***** Provided data
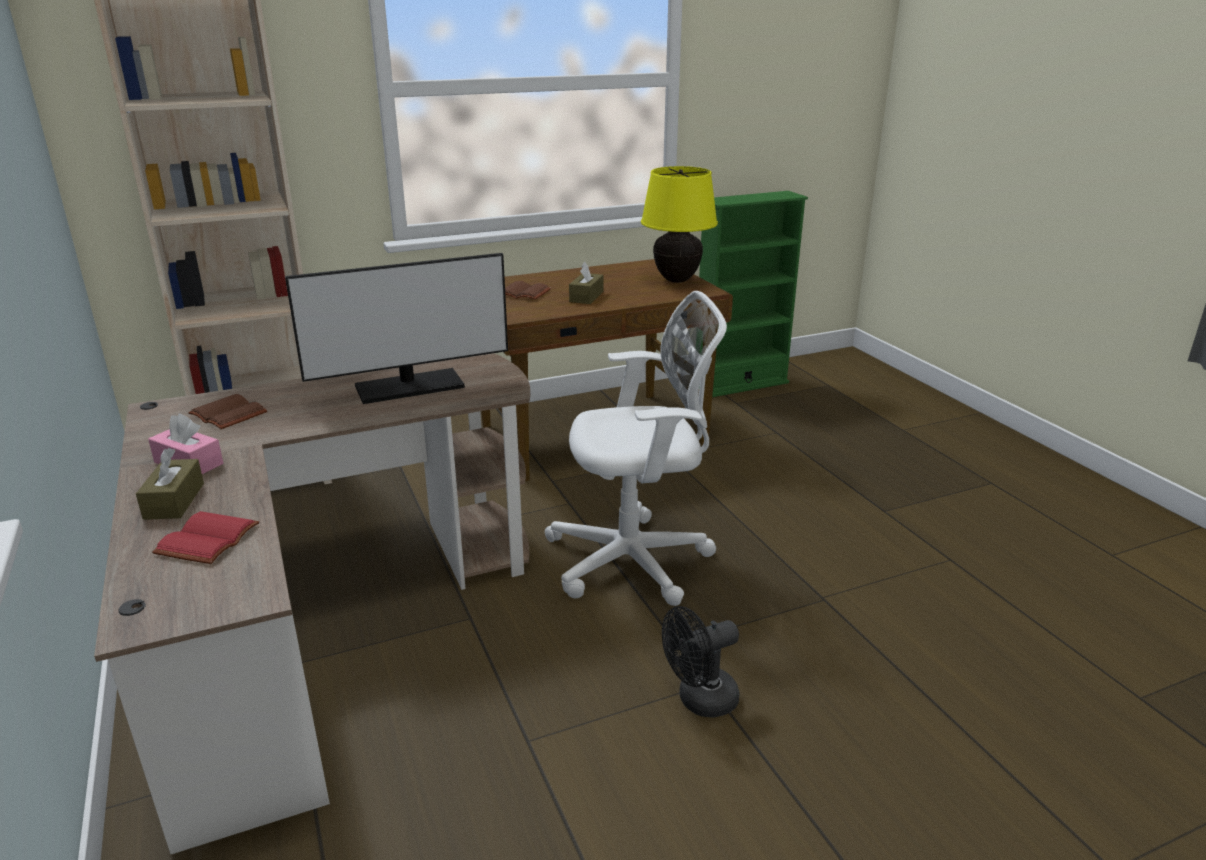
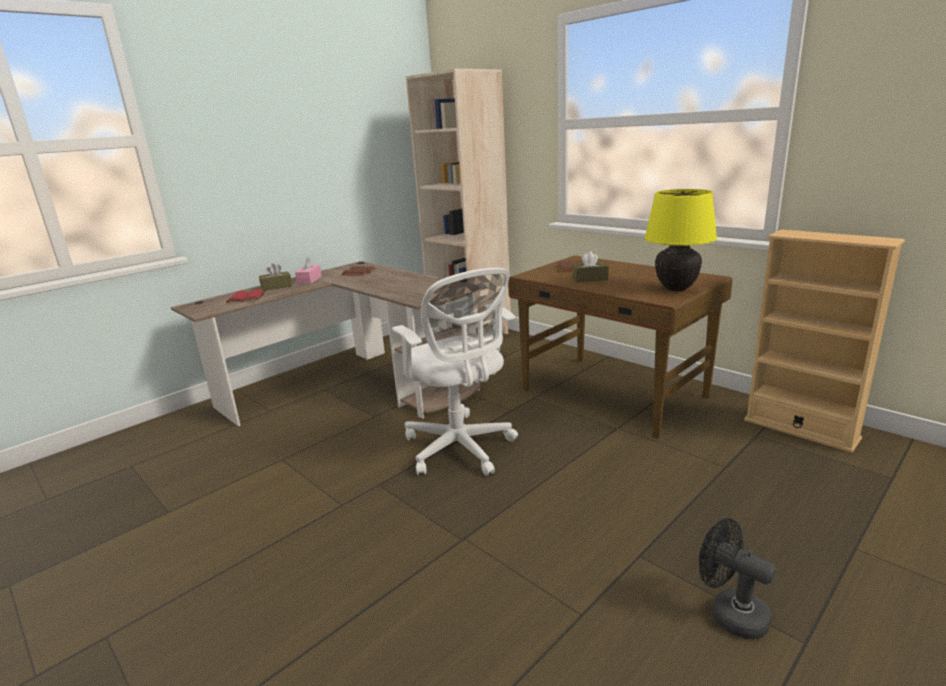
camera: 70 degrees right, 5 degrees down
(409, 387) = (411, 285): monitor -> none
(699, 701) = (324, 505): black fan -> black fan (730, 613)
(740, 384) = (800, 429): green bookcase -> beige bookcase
**********
Line by line, reproduce the material above exactly, leaving each picture out.

camera: 70 degrees right, 5 degrees down
(409, 387) = (411, 285): monitor -> none
(699, 701) = (324, 505): black fan -> black fan (730, 613)
(740, 384) = (800, 429): green bookcase -> beige bookcase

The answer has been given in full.